左言湫的语气和缓了些,他的眸子摸索着想要对准慕迟夜,却最终对向了他身边一处墙。
慕迟夜忍俊不禁,心中那点本便几乎没有的郁气便也彻底散了。
“阿慕,你想想,”左言湫轻声道:“能困住七君之一,无论是怎么困住,它都并非是如今的你可以硬碰的。倘若我同你一道,至少可以告诉你它到底是什么,它的弱点在何处、它该怎么对付,如此,你便能够彻底解决它了,而我不会动用灵力,便不会再有什么意外情况了。”
慕迟夜微微一怔。
他有些没想到左言湫会同他说这样一番话,而不得不说,这番话的确几乎说服了他。他叹了口气,本便不算坚定的立场彻底软化,和缓了口气:“好。

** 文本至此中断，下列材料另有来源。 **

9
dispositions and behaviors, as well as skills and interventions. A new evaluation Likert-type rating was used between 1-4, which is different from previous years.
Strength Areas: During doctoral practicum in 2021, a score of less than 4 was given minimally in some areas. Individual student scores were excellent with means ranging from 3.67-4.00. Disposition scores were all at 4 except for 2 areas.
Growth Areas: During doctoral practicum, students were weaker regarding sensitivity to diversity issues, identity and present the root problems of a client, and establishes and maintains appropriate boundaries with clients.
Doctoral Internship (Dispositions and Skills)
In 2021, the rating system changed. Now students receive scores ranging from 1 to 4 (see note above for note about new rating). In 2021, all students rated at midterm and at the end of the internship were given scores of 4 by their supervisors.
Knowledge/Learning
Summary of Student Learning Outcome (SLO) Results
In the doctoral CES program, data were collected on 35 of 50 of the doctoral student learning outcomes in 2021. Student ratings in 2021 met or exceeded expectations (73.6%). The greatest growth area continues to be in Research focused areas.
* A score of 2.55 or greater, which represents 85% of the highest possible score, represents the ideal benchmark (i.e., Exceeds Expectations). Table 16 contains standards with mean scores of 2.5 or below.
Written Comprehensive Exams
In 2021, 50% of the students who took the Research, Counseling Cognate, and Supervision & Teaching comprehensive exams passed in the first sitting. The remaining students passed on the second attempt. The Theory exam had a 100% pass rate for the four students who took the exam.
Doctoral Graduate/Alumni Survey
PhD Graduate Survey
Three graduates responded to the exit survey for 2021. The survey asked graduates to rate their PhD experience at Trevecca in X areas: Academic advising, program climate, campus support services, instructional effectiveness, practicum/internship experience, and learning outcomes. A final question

”
又顿了顿,很严肃的强调:“你一定不许用灵力。”
左言湫答应:“嗯。”
他们便算是达成了一致。慕迟夜领着左言湫坐上那辆总导演准备的车,车一路将他们送到左言湫家里地下车库中去。
这一路几乎没有接触到别人,没有其他人发现左言湫的不对之处。
慕迟夜很快与他的兄长交涉好。兄长几乎没怎么犹豫就答应了不再插手,只提出一个要求:“等这件事结束,你要立刻回慕氏。”

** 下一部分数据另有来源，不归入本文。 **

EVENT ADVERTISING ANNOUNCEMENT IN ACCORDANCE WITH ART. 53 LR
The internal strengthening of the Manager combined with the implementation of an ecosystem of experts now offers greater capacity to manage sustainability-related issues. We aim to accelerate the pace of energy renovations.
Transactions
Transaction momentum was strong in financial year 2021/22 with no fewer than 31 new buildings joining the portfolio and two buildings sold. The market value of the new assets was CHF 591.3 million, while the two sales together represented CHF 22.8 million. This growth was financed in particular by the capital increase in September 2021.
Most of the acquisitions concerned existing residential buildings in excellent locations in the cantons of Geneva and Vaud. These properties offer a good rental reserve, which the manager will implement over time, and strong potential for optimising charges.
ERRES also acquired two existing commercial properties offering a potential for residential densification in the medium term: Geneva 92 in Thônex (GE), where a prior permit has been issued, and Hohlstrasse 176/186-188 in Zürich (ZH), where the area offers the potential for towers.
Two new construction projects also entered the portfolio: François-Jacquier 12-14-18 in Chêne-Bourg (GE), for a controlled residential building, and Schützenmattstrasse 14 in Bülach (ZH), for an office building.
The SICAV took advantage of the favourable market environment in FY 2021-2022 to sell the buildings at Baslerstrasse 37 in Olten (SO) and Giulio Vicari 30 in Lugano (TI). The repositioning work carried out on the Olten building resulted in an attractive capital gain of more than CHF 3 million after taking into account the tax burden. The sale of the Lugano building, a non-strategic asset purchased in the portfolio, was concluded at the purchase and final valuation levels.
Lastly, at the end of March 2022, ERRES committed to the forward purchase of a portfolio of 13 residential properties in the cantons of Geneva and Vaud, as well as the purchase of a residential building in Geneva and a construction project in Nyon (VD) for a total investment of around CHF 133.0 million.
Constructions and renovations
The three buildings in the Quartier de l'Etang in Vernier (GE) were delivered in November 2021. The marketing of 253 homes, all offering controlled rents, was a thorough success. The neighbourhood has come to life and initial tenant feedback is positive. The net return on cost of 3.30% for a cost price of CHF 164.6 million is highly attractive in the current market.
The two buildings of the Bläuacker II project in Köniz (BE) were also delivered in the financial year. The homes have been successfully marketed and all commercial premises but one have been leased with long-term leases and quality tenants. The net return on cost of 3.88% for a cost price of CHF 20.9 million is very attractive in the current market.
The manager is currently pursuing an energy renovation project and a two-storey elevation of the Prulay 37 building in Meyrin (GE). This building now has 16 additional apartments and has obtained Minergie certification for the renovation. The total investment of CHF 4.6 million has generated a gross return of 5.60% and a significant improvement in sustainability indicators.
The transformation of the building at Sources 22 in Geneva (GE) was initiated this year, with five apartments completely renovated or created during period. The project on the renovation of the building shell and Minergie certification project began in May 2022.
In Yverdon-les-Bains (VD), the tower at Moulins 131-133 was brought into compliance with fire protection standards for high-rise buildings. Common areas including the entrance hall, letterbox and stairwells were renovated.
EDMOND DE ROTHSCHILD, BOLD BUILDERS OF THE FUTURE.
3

慕迟夜想了想自己“离家出走”的历程,略微感受到了一点心虚。
的确,这段历程称之为“离家出走”属实有些抬举了。
又思及好友微信里说的“剑冢”一事,他没怎么犹豫就答应了:“好。”
又略带点犹豫道:“……哥,我想带一个人回去。”
对面人沉默了下来。
在这极长的沉默中,慕迟夜开始感觉到一点狐疑——这不对,他的兄长从来是不怎么插手他的个人生活的。甚至曾有一次别家污蔑他逛夜店,虽则最后澄清他甚至没有靠近过那家夜店所在的那条街,但在事态澄清之前,他的兄长便强势表示了“他的生活与你我无关”。
没道理对于“逛夜店”这种在传统天师界几乎无法忍受的事情他的兄长可以接受,但正正经经带一个人回去——他甚至没说是好友还是爱人,便叫他的兄长如此犹豫。

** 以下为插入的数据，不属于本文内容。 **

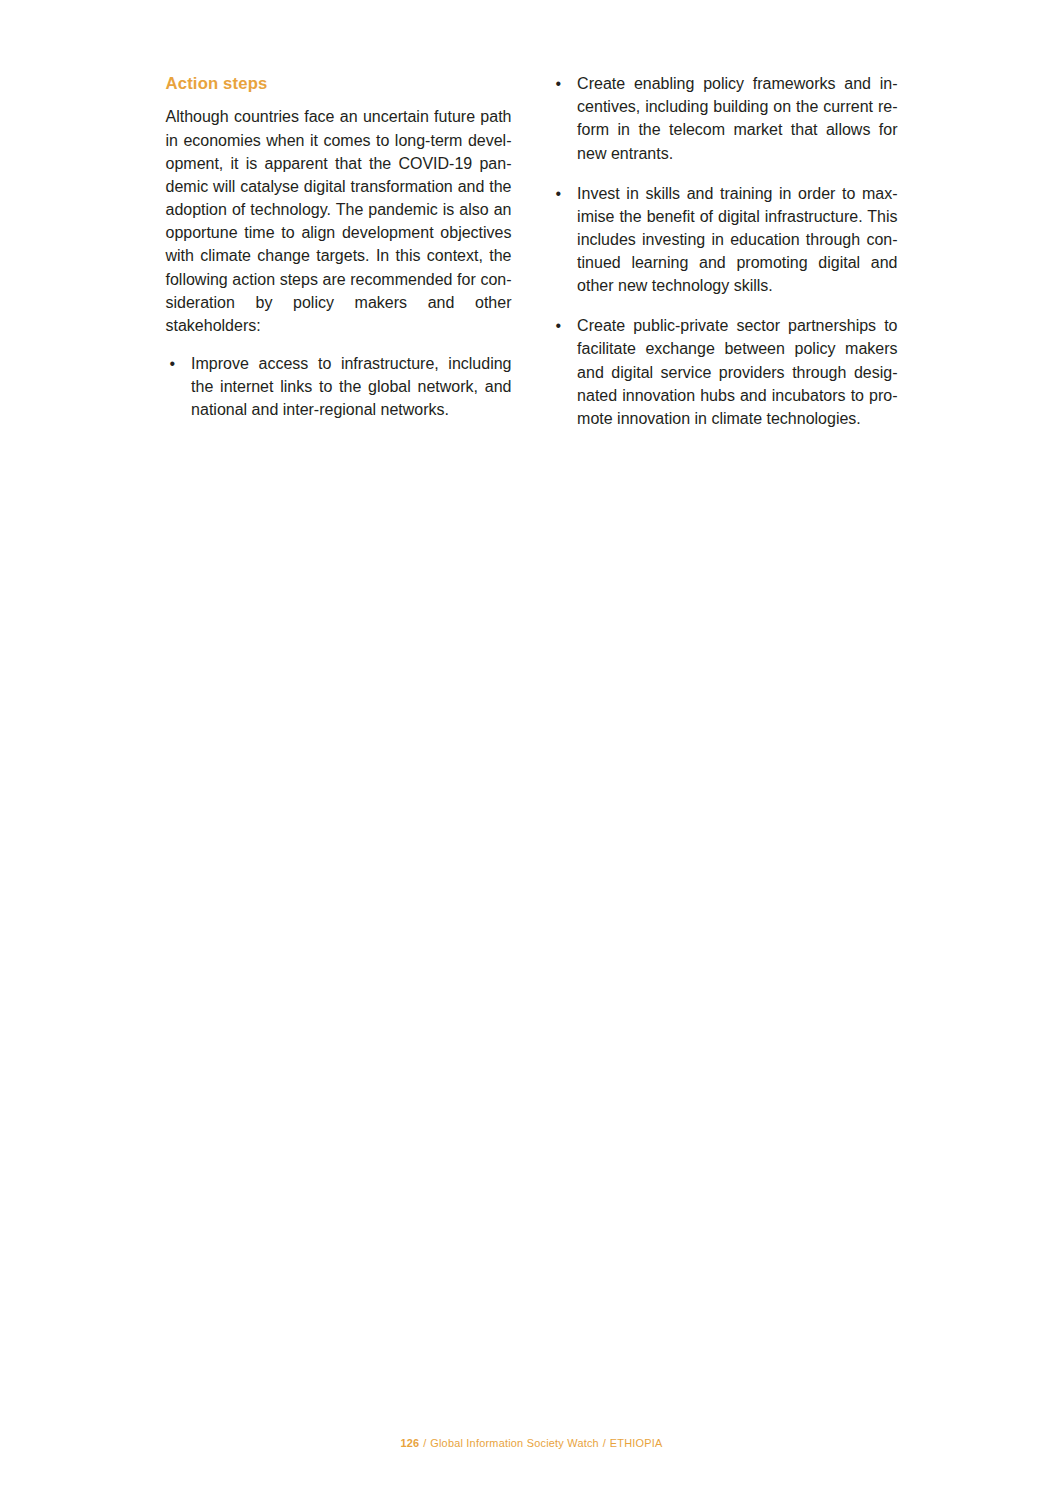Action steps
Although countries face an uncertain future path in economies when it comes to long-term development, it is apparent that the COVID-19 pandemic will catalyse digital transformation and the adoption of technology. The pandemic is also an opportune time to align development objectives with climate change targets. In this context, the following action steps are recommended for consideration by policy makers and other stakeholders:
Improve access to infrastructure, including the internet links to the global network, and national and inter-regional networks.
Create enabling policy frameworks and incentives, including building on the current reform in the telecom market that allows for new entrants.
Invest in skills and training in order to maximise the benefit of digital infrastructure. This includes investing in education through continued learning and promoting digital and other new technology skills.
Create public-private sector partnerships to facilitate exchange between policy makers and digital service providers through designated innovation hubs and incubators to promote innovation in climate technologies.
126/Global Information Society Watch/ETHIOPIA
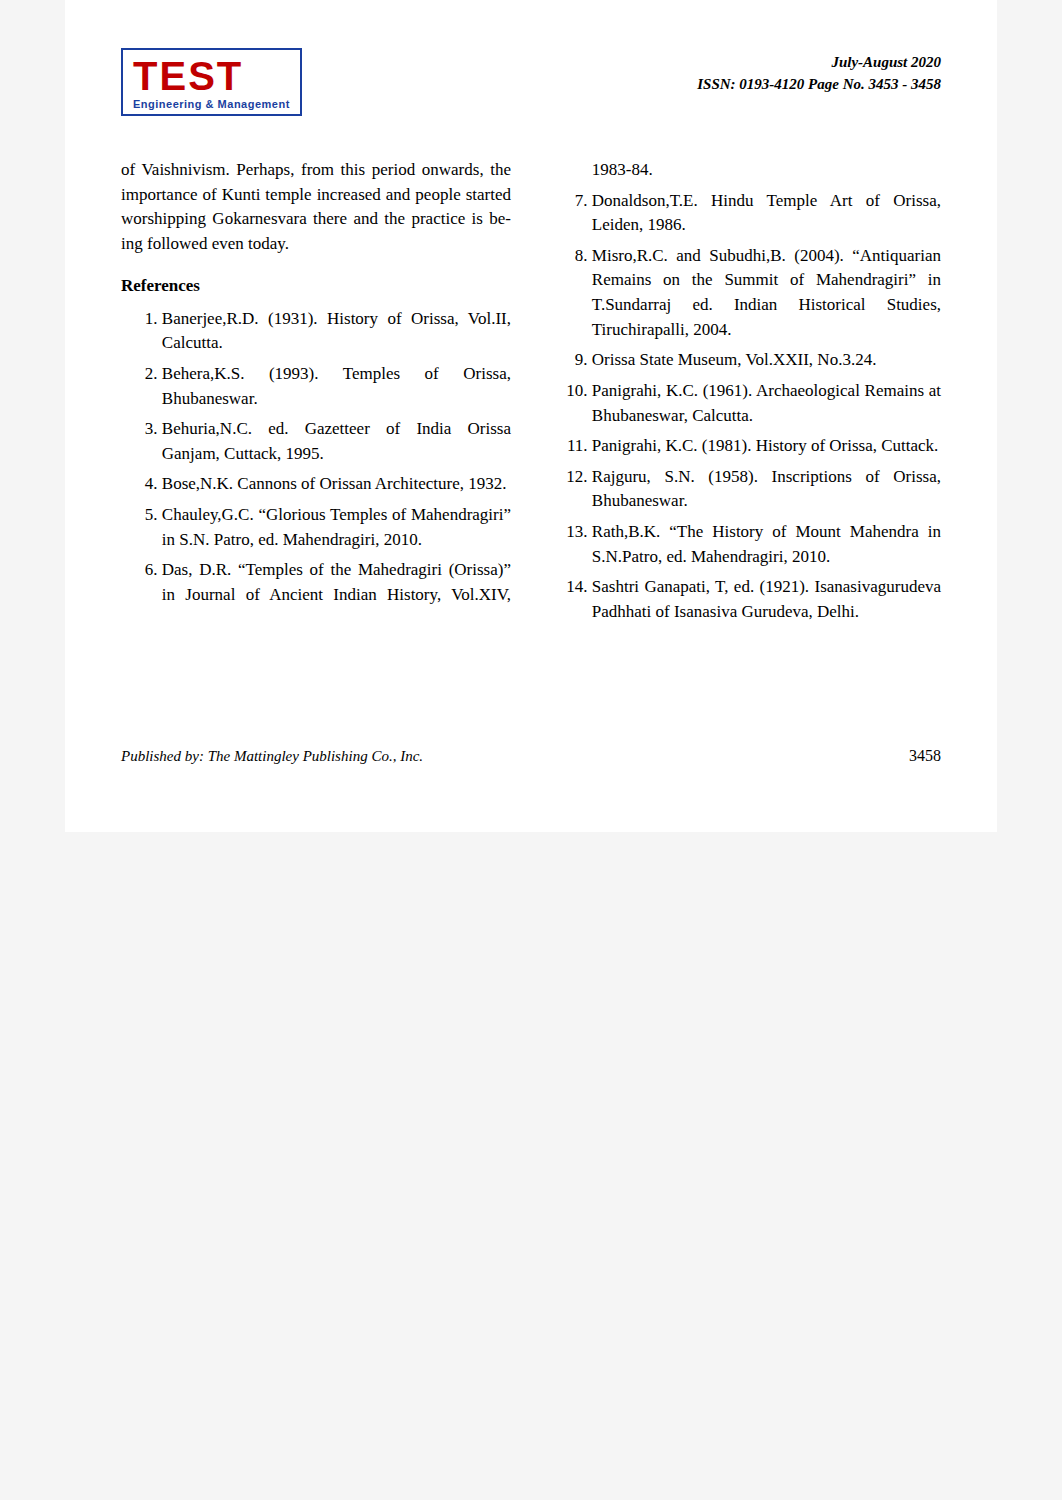TEST Engineering & Management
July-August 2020 ISSN: 0193-4120 Page No. 3453 - 3458
of Vaishnivism. Perhaps, from this period onwards, the importance of Kunti temple increased and people started worshipping Gokarnesvara there and the practice is being followed even today.
References
Banerjee,R.D. (1931). History of Orissa, Vol.II, Calcutta.
Behera,K.S. (1993). Temples of Orissa, Bhubaneswar.
Behuria,N.C. ed. Gazetteer of India Orissa Ganjam, Cuttack, 1995.
Bose,N.K. Cannons of Orissan Architecture, 1932.
Chauley,G.C. “Glorious Temples of Mahendragiri” in S.N. Patro, ed. Mahendragiri, 2010.
Das, D.R. “Temples of the Mahedragiri (Orissa)” in Journal of Ancient Indian History, Vol.XIV, 1983-84.
Donaldson,T.E. Hindu Temple Art of Orissa, Leiden, 1986.
Misro,R.C. and Subudhi,B. (2004). “Antiquarian Remains on the Summit of Mahendragiri” in T.Sundarraj ed. Indian Historical Studies, Tiruchirapalli, 2004.
Orissa State Museum, Vol.XXII, No.3.24.
Panigrahi, K.C. (1961). Archaeological Remains at Bhubaneswar, Calcutta.
Panigrahi, K.C. (1981). History of Orissa, Cuttack.
Rajguru, S.N. (1958). Inscriptions of Orissa, Bhubaneswar.
Rath,B.K. “The History of Mount Mahendra in S.N.Patro, ed. Mahendragiri, 2010.
Sashtri Ganapati, T, ed. (1921). Isanasivagurudeva Padhhati of Isanasiva Gurudeva, Delhi.
Published by: The Mattingley Publishing Co., Inc.
3458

但长时间的沉默之后,他的兄长还是给了他回应,语音平稳与平日别无二致:“你想带便带,不必同我说。”
似乎方才只是在通话之余,轻描淡写去处理了一件急事一般。
慕迟夜的心慢慢放下了,想了想,又试探:“那是我喜欢的人。”
这次兄长倒是回复的很快了,对面的语气带着理所当然的不理解:“你带喜欢的人回家,为什么要跟我报备?”
顿了顿,又问:“在一起了吗?”
慕迟夜微微松了口气,方才那点不对劲便随之被归结于“错觉”:“还没表白呢。”
“表白了带给我瞧一眼。”兄长道:“我最近恐怕要出门,你带他回来不一定能遇上我。”
慕迟夜蹙了蹙眉,口中却依旧维持着轻松的口吻,应:“行。”
这倒是意外收获,却决称不上意外之喜——慕迟夜基本确定了族中必定有什么地方出了很大的问题,结合自己的第六感,这问题所出之处大概率便是剑冢。
但他不动声色地瞒下他知道了这件事的消息——一如兄长不动声色地瞒下这个消息。
他将电话掐了,将自己关在房间里片刻,思及左言湫的情况说不准需要他,又强迫自己振作起来,心事重重地走了出去。
但一出门,他立刻骇得魂飞魄散,什么心思都没了——他看见左言湫正在厨房里慢慢地调朱砂,他手边搁了一壶烧滚了的水,而在慕迟夜看到的那一刻,左言湫正毫不犹豫地去抓水壶金属质的滚烫的表面。
慕迟夜一个箭步冲上去,赶在左言湫碰到滚烫的金属壶之前捞住了他的手。
左言湫顿了顿,微微偏了一下头,略带点疑惑道:“我拿偏了?”
慕迟夜才松了口气,心有余悸:“以后要什么叫我,我帮你拿行不——你刚才岂止是拿偏了,直接往滚水壶金属壳上按,手不要了?”
左言湫微微蹙了下眉。
他似是觉得这不应当,但最终却也没说出口,只是慢慢缩回手,道:“那,劳烦帮我泡些茶水吧。”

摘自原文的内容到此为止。